→ INSTRUCTIONS TO FOLLOW
Copy each entry below exactly. No images.

→ GIVEN DATA
────────────────

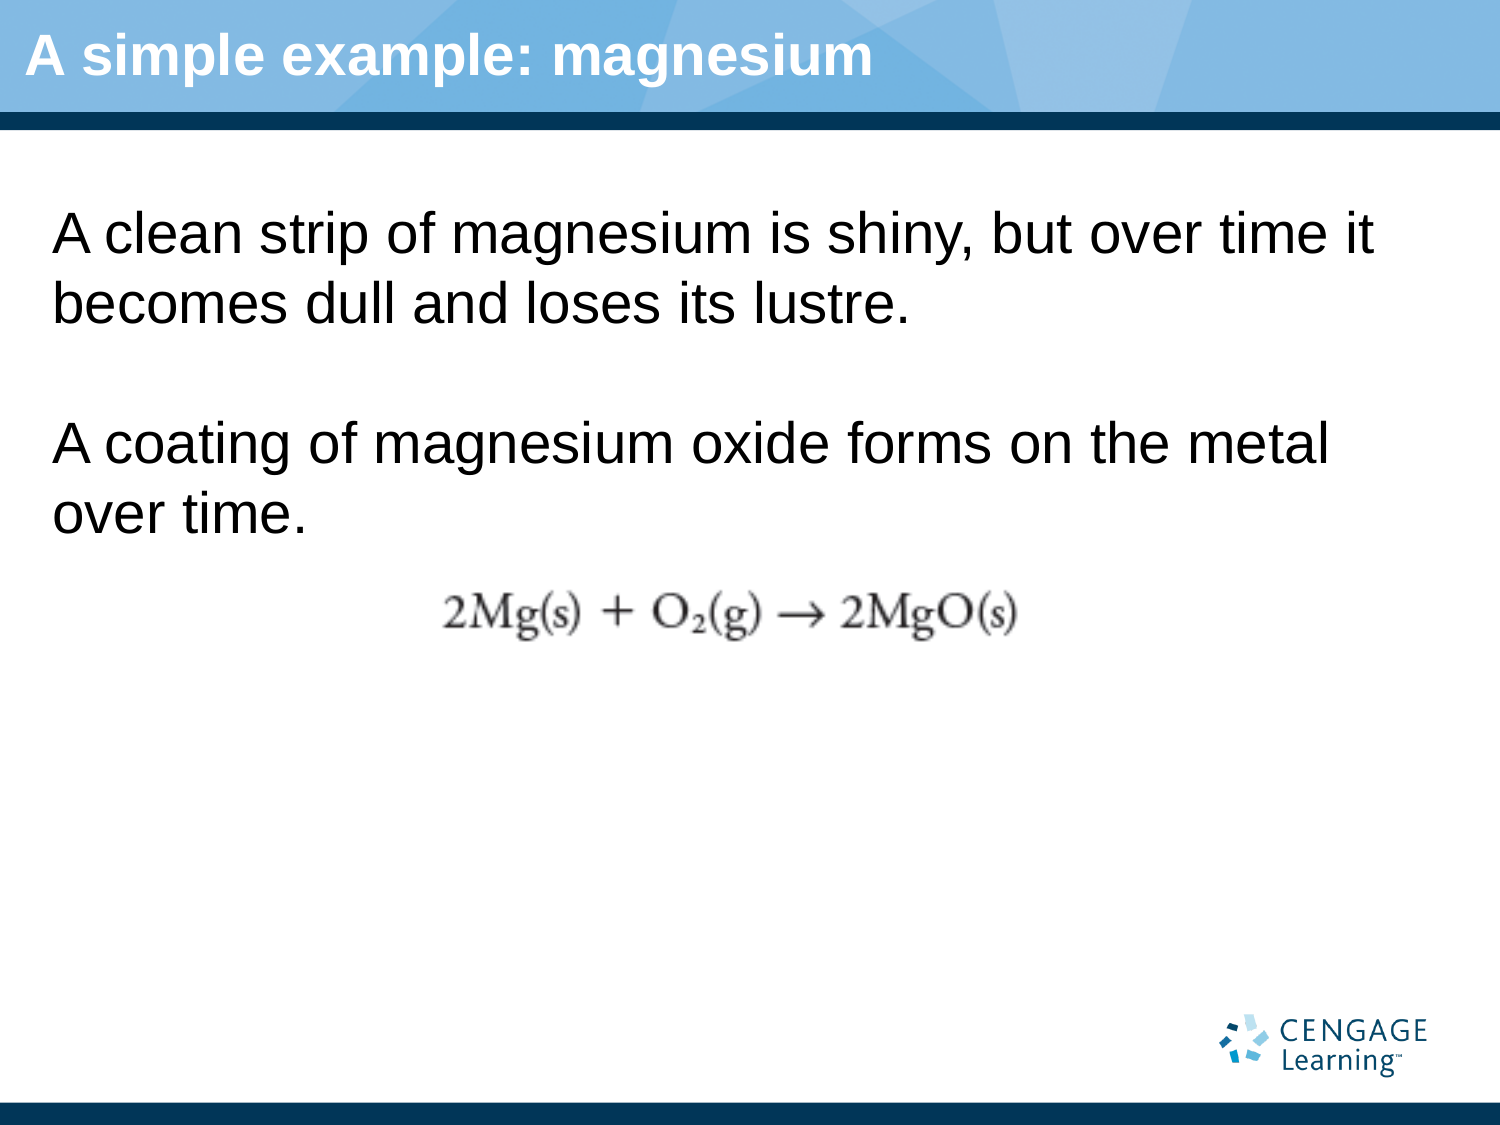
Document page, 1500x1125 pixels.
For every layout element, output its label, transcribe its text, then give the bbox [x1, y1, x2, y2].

picture [1195, 990, 1450, 1101]
title A simple example: magnesium [24, 24, 1413, 100]
picture [0, 0, 1500, 112]
picture [424, 562, 1047, 663]
text_box A clean strip of magnesium is shiny, but over time it becomes dull and loses its lustre. A coating of magnesium oxide forms on the metal over time. [37, 187, 1400, 553]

────────────────

→ PROBLEM SOLUTION
Document page, 1500x1125 pixels.
For every layout element, output its label, transcribe its text, then give the bbox [x1, y1, x2, y2].

picture [1195, 990, 1450, 1101]
title A simple example: magnesium [24, 24, 1413, 100]
picture [0, 0, 1500, 112]
picture [424, 562, 1047, 663]
text_box A clean strip of magnesium is shiny, but over time it becomes dull and loses its lustre. A coating of magnesium oxide forms on the metal over time. [37, 187, 1400, 553]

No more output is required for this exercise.